Which lines of the entries below hold the word "inside"? Report each of them.

Exercise materials:
====

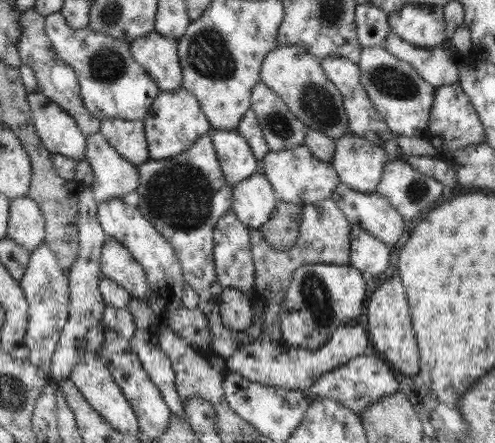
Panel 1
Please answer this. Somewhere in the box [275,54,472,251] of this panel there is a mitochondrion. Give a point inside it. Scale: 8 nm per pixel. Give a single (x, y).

====

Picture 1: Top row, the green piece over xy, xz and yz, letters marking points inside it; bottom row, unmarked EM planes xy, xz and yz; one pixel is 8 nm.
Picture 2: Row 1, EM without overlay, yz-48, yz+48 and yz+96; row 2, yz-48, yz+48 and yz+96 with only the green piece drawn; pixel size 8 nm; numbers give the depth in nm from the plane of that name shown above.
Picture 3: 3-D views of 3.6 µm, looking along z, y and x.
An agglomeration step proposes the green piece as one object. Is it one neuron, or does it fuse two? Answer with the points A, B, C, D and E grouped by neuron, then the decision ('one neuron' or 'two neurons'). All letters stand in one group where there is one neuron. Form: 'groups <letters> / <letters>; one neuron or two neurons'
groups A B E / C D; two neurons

====

Exercise response:
Please answer this. Somewhere in the box [275,54,472,251] of this panel there is a mitochondrion. Give a point inside it. Scale: 8 nm per pixel. Give a single (x, y).
Picture 1: Top row, the green piece over xy, xz and yz, letters marking points inside it; bottom row, unmarked EM planes xy, xz and yz; one pixel is 8 nm.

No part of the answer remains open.